* **Set task a**
Copy the collection entries from the first row through the row that contains "scientific name: Semnopithecus vetulus", keeping every line the same.

* **Selected text**
━━━━━━

Exactly, and not to forget that "the cloud" is nothing more than storing your 
stuff on someone else's system. Remember one of the basic principles of 
protecting data was/is that you never give someone else physical access to it. 
I still shake my head when "the cloud" is invoked as if it were some magical 
place where the angels are protecting your data and not simply you giving up 
control of your data.

-----Original Message-----
From: Kurt Buff [mailto:[email protected]] 
Sent: Wednesday, February 17, 2010 12:16 PM
To: NT System Admin Issues
Subject: Re: Home Networking Question.

You also have to trust the hosting service. Not all 'clouds' have a
silver lining...

On Wed, Feb 17, 2010 at 09:05, John Aldrich
<[email protected]> wrote:
>
> VERY good point on trusting the user! J
>
>
>
>
>
> From: Chad Leeper [mailto:[email protected]]
> Sent: Wednesday, February 17, 2010 12:02 PM
> To: NT System Admin Issues
> Subject: Re: Home Networking Question.
>
>
>
> I agree with Dennis.  Use the hosted service.  You also get the benefit of 
> "backups" incase something happens to the host computer or that persons home.
>
> Do you want to trust a user with backups or data recovery???
>
>
>
> /Chad
>
> Hamachi is ideal for this scenario.  Easy, free, and sufficient.
>
>
> Die dulci fruere!

━━━━━━

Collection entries
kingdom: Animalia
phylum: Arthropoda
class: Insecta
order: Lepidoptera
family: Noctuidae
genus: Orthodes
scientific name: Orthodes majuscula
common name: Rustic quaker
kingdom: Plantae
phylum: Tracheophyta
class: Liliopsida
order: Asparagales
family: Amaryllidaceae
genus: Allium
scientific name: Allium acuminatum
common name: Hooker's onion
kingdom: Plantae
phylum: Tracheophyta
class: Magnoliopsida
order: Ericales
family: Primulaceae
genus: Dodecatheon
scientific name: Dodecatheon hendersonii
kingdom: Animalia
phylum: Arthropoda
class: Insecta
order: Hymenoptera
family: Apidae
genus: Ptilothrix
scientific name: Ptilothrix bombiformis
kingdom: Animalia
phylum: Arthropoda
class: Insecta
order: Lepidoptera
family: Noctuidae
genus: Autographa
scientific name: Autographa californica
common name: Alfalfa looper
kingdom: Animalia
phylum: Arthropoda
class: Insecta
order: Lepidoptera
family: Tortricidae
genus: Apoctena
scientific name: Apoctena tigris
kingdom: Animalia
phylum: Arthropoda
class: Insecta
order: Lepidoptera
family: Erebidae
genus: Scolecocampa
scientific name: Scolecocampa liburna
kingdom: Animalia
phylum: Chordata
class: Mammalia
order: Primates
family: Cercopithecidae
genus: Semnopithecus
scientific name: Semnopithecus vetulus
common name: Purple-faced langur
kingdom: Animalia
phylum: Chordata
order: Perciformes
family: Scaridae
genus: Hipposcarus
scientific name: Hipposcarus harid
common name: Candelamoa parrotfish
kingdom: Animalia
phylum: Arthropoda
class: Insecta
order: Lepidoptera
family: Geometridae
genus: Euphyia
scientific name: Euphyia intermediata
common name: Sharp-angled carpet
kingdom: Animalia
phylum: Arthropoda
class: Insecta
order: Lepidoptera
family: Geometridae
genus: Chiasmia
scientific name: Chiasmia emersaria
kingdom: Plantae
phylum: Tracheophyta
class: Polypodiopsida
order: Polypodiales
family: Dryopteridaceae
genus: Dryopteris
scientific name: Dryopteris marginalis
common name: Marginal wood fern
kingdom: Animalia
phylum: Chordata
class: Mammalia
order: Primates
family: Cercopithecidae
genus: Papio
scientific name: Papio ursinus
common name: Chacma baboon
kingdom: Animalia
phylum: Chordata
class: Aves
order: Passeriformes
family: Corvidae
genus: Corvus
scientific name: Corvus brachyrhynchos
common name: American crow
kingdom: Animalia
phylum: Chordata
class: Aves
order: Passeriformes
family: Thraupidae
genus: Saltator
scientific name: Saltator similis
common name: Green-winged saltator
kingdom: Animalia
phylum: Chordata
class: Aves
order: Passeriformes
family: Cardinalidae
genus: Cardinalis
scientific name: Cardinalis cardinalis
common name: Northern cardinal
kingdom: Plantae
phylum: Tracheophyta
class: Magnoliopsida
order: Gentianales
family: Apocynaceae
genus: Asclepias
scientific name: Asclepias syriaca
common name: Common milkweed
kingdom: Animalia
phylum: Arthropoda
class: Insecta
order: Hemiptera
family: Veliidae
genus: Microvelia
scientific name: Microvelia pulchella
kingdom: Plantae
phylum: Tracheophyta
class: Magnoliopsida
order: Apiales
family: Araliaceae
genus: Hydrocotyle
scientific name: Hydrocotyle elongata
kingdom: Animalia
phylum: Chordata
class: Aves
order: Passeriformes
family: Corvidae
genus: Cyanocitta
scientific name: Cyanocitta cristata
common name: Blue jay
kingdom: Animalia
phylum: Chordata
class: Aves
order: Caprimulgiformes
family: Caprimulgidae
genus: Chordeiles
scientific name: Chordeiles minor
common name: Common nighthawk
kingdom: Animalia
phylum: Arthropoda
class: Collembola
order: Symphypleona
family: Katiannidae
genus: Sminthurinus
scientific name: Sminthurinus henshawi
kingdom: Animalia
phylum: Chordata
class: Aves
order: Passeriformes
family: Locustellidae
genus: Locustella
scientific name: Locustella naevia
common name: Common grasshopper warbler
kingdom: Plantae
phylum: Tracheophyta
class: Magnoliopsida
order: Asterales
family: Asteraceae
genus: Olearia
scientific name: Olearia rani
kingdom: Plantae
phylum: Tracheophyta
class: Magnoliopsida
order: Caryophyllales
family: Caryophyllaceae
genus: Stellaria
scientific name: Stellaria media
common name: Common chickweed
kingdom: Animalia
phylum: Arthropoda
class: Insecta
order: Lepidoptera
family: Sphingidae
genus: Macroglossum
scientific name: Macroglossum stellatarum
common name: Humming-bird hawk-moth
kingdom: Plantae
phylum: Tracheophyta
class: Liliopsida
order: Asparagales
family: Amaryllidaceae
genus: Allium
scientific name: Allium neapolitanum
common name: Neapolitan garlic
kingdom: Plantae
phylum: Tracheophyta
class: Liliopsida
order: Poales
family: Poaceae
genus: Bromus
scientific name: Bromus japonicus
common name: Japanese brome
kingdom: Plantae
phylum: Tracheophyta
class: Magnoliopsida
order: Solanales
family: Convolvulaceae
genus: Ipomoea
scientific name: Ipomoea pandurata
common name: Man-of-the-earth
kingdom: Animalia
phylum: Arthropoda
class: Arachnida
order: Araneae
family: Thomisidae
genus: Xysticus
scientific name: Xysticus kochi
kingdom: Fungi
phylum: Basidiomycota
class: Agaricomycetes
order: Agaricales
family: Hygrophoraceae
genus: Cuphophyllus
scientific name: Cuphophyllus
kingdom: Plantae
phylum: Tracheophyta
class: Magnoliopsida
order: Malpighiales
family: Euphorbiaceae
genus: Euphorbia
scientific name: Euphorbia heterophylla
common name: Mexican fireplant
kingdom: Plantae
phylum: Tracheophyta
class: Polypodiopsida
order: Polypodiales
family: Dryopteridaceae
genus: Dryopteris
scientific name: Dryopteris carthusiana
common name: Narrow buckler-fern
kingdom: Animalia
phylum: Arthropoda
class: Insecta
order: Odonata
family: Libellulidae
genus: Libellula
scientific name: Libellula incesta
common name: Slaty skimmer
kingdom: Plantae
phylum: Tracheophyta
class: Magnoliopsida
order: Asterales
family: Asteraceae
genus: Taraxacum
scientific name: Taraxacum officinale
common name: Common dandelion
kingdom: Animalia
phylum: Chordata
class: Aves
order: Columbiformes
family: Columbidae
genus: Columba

━━━━━━

* **Set task b**
Pick up the email thread about trusting hosted data storage at the point where it stops, and keep writing.

* **Output a**
kingdom: Animalia
phylum: Arthropoda
class: Insecta
order: Lepidoptera
family: Noctuidae
genus: Orthodes
scientific name: Orthodes majuscula
common name: Rustic quaker
kingdom: Plantae
phylum: Tracheophyta
class: Liliopsida
order: Asparagales
family: Amaryllidaceae
genus: Allium
scientific name: Allium acuminatum
common name: Hooker's onion
kingdom: Plantae
phylum: Tracheophyta
class: Magnoliopsida
order: Ericales
family: Primulaceae
genus: Dodecatheon
scientific name: Dodecatheon hendersonii
kingdom: Animalia
phylum: Arthropoda
class: Insecta
order: Hymenoptera
family: Apidae
genus: Ptilothrix
scientific name: Ptilothrix bombiformis
kingdom: Animalia
phylum: Arthropoda
class: Insecta
order: Lepidoptera
family: Noctuidae
genus: Autographa
scientific name: Autographa californica
common name: Alfalfa looper
kingdom: Animalia
phylum: Arthropoda
class: Insecta
order: Lepidoptera
family: Tortricidae
genus: Apoctena
scientific name: Apoctena tigris
kingdom: Animalia
phylum: Arthropoda
class: Insecta
order: Lepidoptera
family: Erebidae
genus: Scolecocampa
scientific name: Scolecocampa liburna
kingdom: Animalia
phylum: Chordata
class: Mammalia
order: Primates
family: Cercopithecidae
genus: Semnopithecus
scientific name: Semnopithecus vetulus

* **Output b**
>
> Roger Wright
> ___
>
>
>
>
>
> On Wed, Feb 17, 2010 at 10:14 AM, Chyka, Robert <[email protected]> wrote:
> > Here is the scenario:
> >
> > 2 home users that use Quickbooks.  One of the users has the Quickbooks
> > database on their home computer, but the database needs to be accessed
> > simultaneously by another home user in a different town.  What would be the
> > best setup so these 2 users can share the Quickbooks database and be able to
> > use their multiuser license?  Would you pump the database up to the cloud
> > and access it that way?  They cant copy the database down, work on it, and
> > send it back and forth to each other etc..  They need it to be somewhere
> > with 2 machines accessing it.  Would a decent router with VPN access at the
> > "host" home be good enough?  If this is a viable option, what brand device
> > would yo ulook at?
> >
> > Thanks for any insight.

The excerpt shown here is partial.